Modelling Hirschsprung’s disease using patient-specific induced pluripotent stem cells

Abstract

Hirschsprung’s (HSCR) disease is a congenital disorder in which the enteric nerve cells are absent in the bowel, causing chronic constipation. The incomplete colonization of bowel with enteric neural crest (NC) cells is the main cause of the disease. RET gene encodes for a tyrosine kinase receptor and is highly implicated in the neural crest development. Mutations or genetic variants in RET are accounted for most of the HSCR cases. In particular, a single nucleotide polymorphisms (SNP, rs2435362) residing in the intron one of RET gene is predominantly found in HSCR, which may cause a reduced RET expression in patient, is significantly associated with HSCR susceptibility. In this study, a HSCR patient carrying a risk allele T in rs2435362 of RET gene, exhibiting a short segment aganglionosis and atrial/ventricular septal defects (ASD/VSD) was selected to establish a human model for HSCR. The patient’s skin fibroblast cells were reprogrammed into iPS cells by ectopic expression of four reprogramming factors.
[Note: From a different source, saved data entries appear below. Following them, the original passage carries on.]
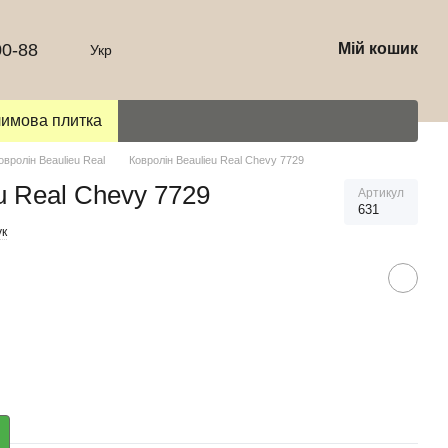
00-88
Мій кошик
Укр
лимова плитка
овролін Beaulieu Real
Ковролін Beaulieu Real Chevy 7729
u Real Chevy 7729
Артикул
631
ук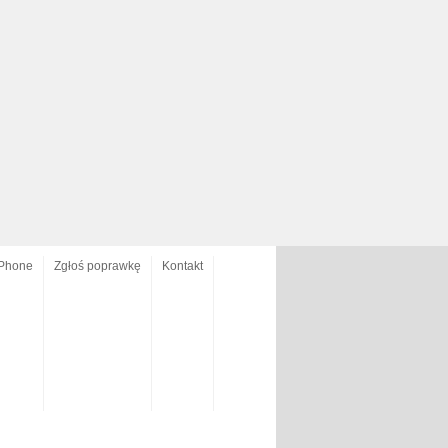
Phone
Zgłoś poprawkę
Kontakt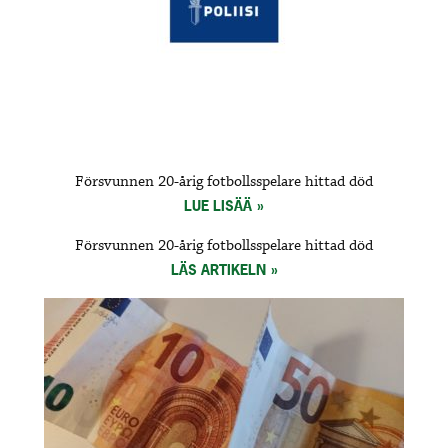
Försvunnen 20-årig fotbollsspelare hittad död
LUE LISÄÄ
Försvunnen 20-årig fotbollsspelare hittad död
LÄS ARTIKELN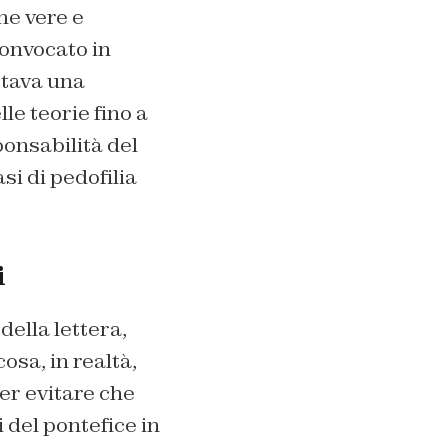
me vere e
convocato in
ttava una
e teorie fino a
onsabilità del
si di pedofilia
i
 della lettera,
osa, in realtà,
per evitare che
i del pontefice in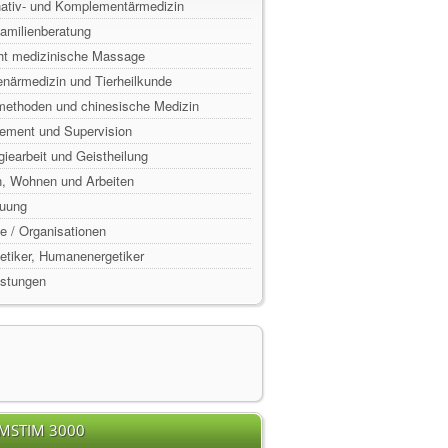
rnativ- und Komplementärmedizin
Familienberatung
ht medizinische Massage
enärmedizin und Tierheilkunde
lmethoden und chinesische Medizin
ement und Supervision
rgiearbeit und Geistheilung
n, Wohnen und Arbeiten
euung
e / Organisationen
rgetiker, Humanenergetiker
istungen
EMSTIM 3000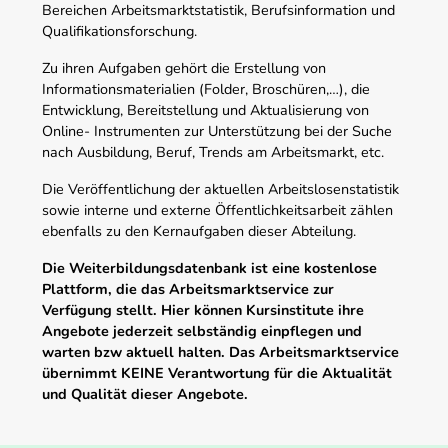
Bereichen Arbeitsmarktstatistik, Berufsinformation und
Qualifikationsforschung.
Zu ihren Aufgaben gehört die Erstellung von
Informationsmaterialien (Folder, Broschüren,…), die
Entwicklung, Bereitstellung und Aktualisierung von
Online- Instrumenten zur Unterstützung bei der Suche
nach Ausbildung, Beruf, Trends am Arbeitsmarkt, etc.
Die Veröffentlichung der aktuellen Arbeitslosenstatistik
sowie interne und externe Öffentlichkeitsarbeit zählen
ebenfalls zu den Kernaufgaben dieser Abteilung.
Die Weiterbildungsdatenbank ist eine kostenlose
Plattform, die das Arbeitsmarktservice zur
Verfügung stellt. Hier können Kursinstitute ihre
Angebote jederzeit selbständig einpflegen und
warten bzw aktuell halten. Das Arbeitsmarktservice
übernimmt KEINE Verantwortung für die Aktualität
und Qualität dieser Angebote.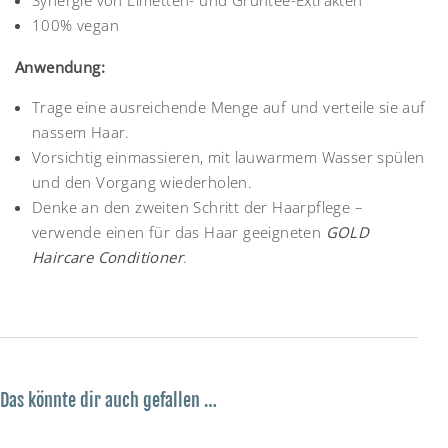
100% vegan
Anwendung:
Trage eine ausreichende Menge auf und verteile sie auf
nassem Haar.
Vorsichtig einmassieren, mit lauwarmem Wasser spülen
und den Vorgang wiederholen.
Denke an den zweiten Schritt der Haarpflege –
verwende einen für das Haar geeigneten
GOLD
Haircare Conditioner
.
Das könnte dir auch gefallen …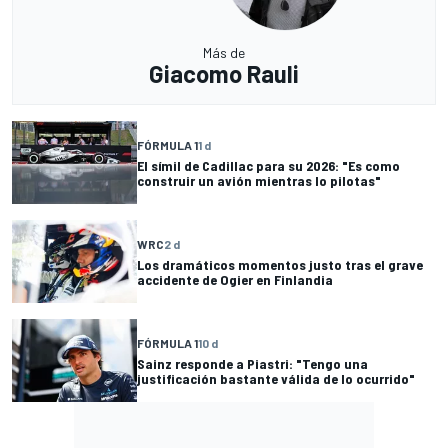
Más de
Giacomo Rauli
FÓRMULA 1
1 d
El símil de Cadillac para su 2026: "Es como
construir un avión mientras lo pilotas"
WRC
2 d
Los dramáticos momentos justo tras el grave
accidente de Ogier en Finlandia
FÓRMULA 1
10 d
Sainz responde a Piastri: "Tengo una
justificación bastante válida de lo ocurrido"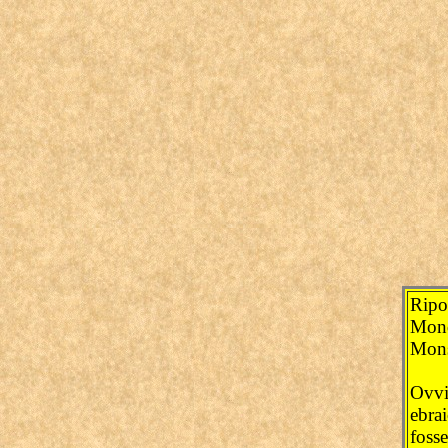
Ripo
Mond
Mons
Ovvi
ebra
fosse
Three patient-specific iPS cell lines were currently obtained. They were ES-like in morphology, expressing the pluripotency markers and showing low DNA methylation levels of CpG sites in the promoter regions of NANOG and OCT3/4. Importantly, they could generate teratoma comprising all three germ layers when they were injected in SCID mice, further corroborating the cells had acquired pluripotency. Subsequent differentiation experiments revealed that these HSCR iPS cells were able to differentiate into NC cells of a comparable capacity as that of the control iPS cells (IMR90). In addition, these iPS-derived NC cells were multipotent and could commit to both neurogenic and smooth muscle lineages under defined differentiation conditions. Nevertheless, in general, all the HSCR-iPS cells showed a lower competency to form neurons and smooth muscle cells, suggesting that differentiation defects of NC may represent a cause of HSCR and other NC-associated disorders. Taken together, these results substantiate the potential use of our patient-specific model to study the etiology of HSCR and other NC-associated diseases.